▶ EXERCISE AIM
Which lines of the records contain the string "Penentuan"? Show each of them in full.

▶ AVAILABLE DATA
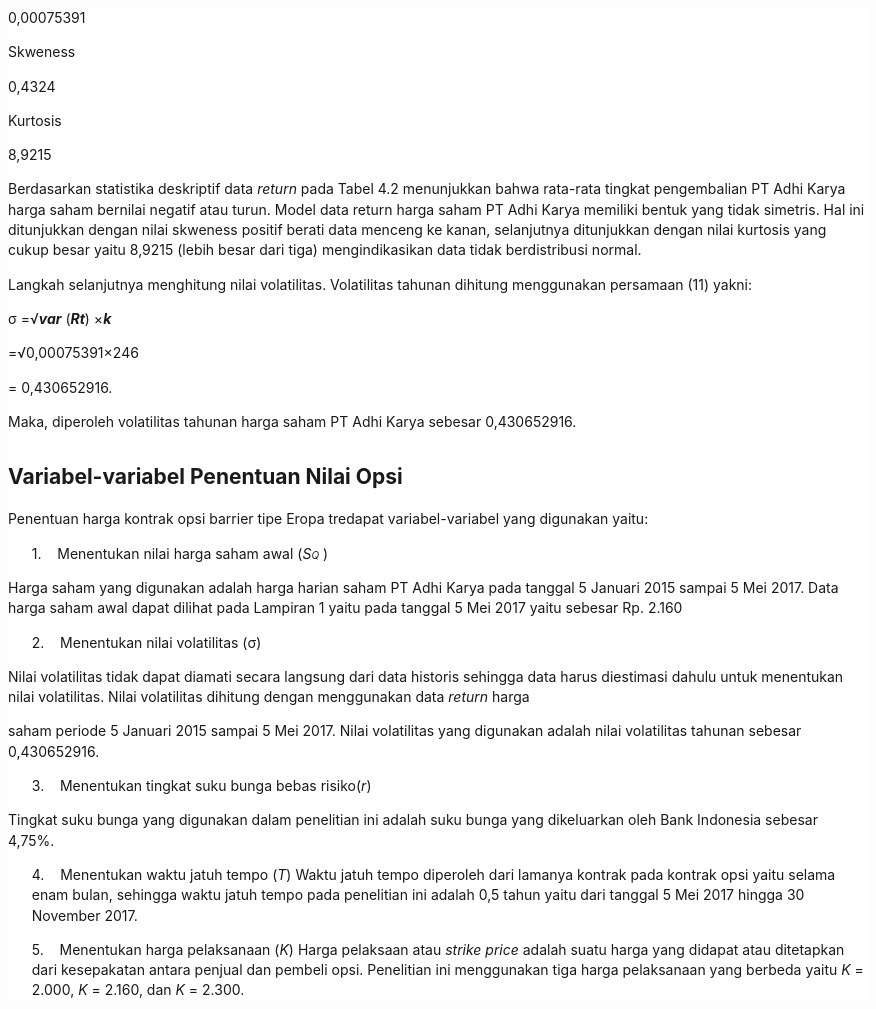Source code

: <p><span class="font5">0,00075391</span></p></td></tr>
<tr><td style="vertical-align:middle;">
<p><span class="font5">Skweness</span></p></td><td style="vertical-align:middle;">
<p><span class="font5">0,4324</span></p></td></tr>
<tr><td style="vertical-align:middle;">
<p><span class="font5">Kurtosis</span></p></td><td style="vertical-align:middle;">
<p><span class="font5">8,9215</span></p></td></tr>
</table>
<p><span class="font5">Berdasarkan statistika deskriptif data </span><span class="font5" style="font-style:italic;">return </span><span class="font5">pada Tabel 4.2 menunjukkan bahwa rata-rata tingkat pengembalian PT Adhi Karya harga saham bernilai negatif atau turun. Model data return harga saham PT Adhi Karya memiliki bentuk yang tidak simetris. Hal ini ditunjukkan dengan nilai skweness positif berati data menceng ke kanan, selanjutnya ditunjukkan dengan nilai kurtosis yang cukup besar yaitu 8,9215 (lebih besar dari tiga) mengindikasikan data tidak berdistribusi normal.</span></p>
<p><span class="font5">Langkah selanjutnya menghitung nilai volatilitas. Volatilitas tahunan dihitung menggunakan persamaan (11) yakni:</span></p>
<p><span class="font4">σ =√</span><span class="font5" style="font-weight:bold;font-style:italic;">var</span><span class="font4"> (</span><span class="font5" style="font-weight:bold;font-style:italic;">Rt</span><span class="font4">) ×</span><span class="font5" style="font-weight:bold;font-style:italic;">k</span></p>
<p><span class="font4">=√0,00075391×246</span></p>
<p><span class="font4">= 0,430652916.</span></p>
<p><span class="font5">Maka, diperoleh volatilitas tahunan harga saham PT Adhi Karya sebesar 0,430652916.</span></p>
<h2><a name="bookmark18"></a><span class="font5" style="font-weight:bold;"><a name="bookmark19"></a>Variabel-variabel Penentuan Nilai Opsi</span></h2>
<p><span class="font5">Penentuan harga kontrak opsi barrier tipe Eropa tredapat variabel-variabel yang digunakan yaitu:</span></p>
<ul style="list-style:none;"><li>
<p><span class="font5">1. &nbsp;&nbsp;&nbsp;Menentukan nilai harga saham awal (</span><span class="font0" style="font-style:italic;font-variant:small-caps;">Sq</span><span class="font5"> )</span></p></li></ul>
<p><span class="font5">Harga saham yang digunakan adalah harga harian saham PT Adhi Karya pada tanggal 5 Januari 2015 sampai 5 Mei 2017. Data harga saham awal dapat dilihat pada Lampiran 1 yaitu pada tanggal 5 Mei 2017 yaitu sebesar Rp. 2.160</span></p>
<ul style="list-style:none;"><li>
<p><span class="font5">2. &nbsp;&nbsp;&nbsp;Menentukan nilai volatilitas (σ)</span></p></li></ul>
<p><span class="font5">Nilai volatilitas tidak dapat diamati secara langsung dari data historis sehingga data harus diestimasi dahulu untuk menentukan nilai volatilitas. Nilai volatilitas dihitung dengan menggunakan data </span><span class="font5" style="font-style:italic;">return</span><span class="font5"> harga</span></p>
<p><span class="font5">saham periode 5 Januari 2015 sampai 5 Mei 2017. Nilai volatilitas yang digunakan adalah nilai volatilitas tahunan sebesar 0,430652916.</span></p>
<ul style="list-style:none;"><li>
<p><span class="font5">3. &nbsp;&nbsp;&nbsp;Menentukan tingkat suku bunga bebas risiko(</span><span class="font5" style="font-style:italic;">r</span><span class="font5">)</span></p></li></ul>
<p><span class="font5">Tingkat suku bunga yang digunakan dalam penelitian ini adalah suku bunga yang dikeluarkan oleh Bank Indonesia sebesar 4,75%.</span></p>
<ul style="list-style:none;"><li>
<p><span class="font5">4. &nbsp;&nbsp;&nbsp;Menentukan waktu jatuh tempo (</span><span class="font5" style="font-style:italic;">T</span><span class="font5">) Waktu jatuh tempo diperoleh dari lamanya kontrak pada kontrak opsi yaitu selama enam bulan, sehingga waktu jatuh tempo pada penelitian ini adalah 0,5 tahun yaitu dari tanggal 5 Mei 2017 hingga 30 November 2017.</span></p></li>
<li>
<p><span class="font5">5. &nbsp;&nbsp;&nbsp;Menentukan harga pelaksanaan (</span><span class="font5" style="font-style:italic;">K</span><span class="font5">) Harga pelaksaan atau </span><span class="font5" style="font-style:italic;">strike price</span><span class="font5"> adalah suatu harga yang didapat atau ditetapkan dari kesepakatan antara penjual dan pembeli opsi. Penelitian ini menggunakan tiga harga pelaksanaan yang berbeda yaitu </span><span class="font5" style="font-style:italic;">K</span><span class="font5"> = 2.000, </span><span class="font5" style="font-style:italic;">K</span><span class="font5"> = 2.160, dan </span><span class="font5" style="font-style:italic;">K</span><span class="font5"> = 2.300.</span></p></li>
<li>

▶ RESPONSE BOX
<h2><a name="bookmark18"></a><span class="font5" style="font-weight:bold;"><a name="bookmark19"></a>Variabel-variabel Penentuan Nilai Opsi</span></h2>
<p><span class="font5">Penentuan harga kontrak opsi barrier tipe Eropa tredapat variabel-variabel yang digunakan yaitu:</span></p>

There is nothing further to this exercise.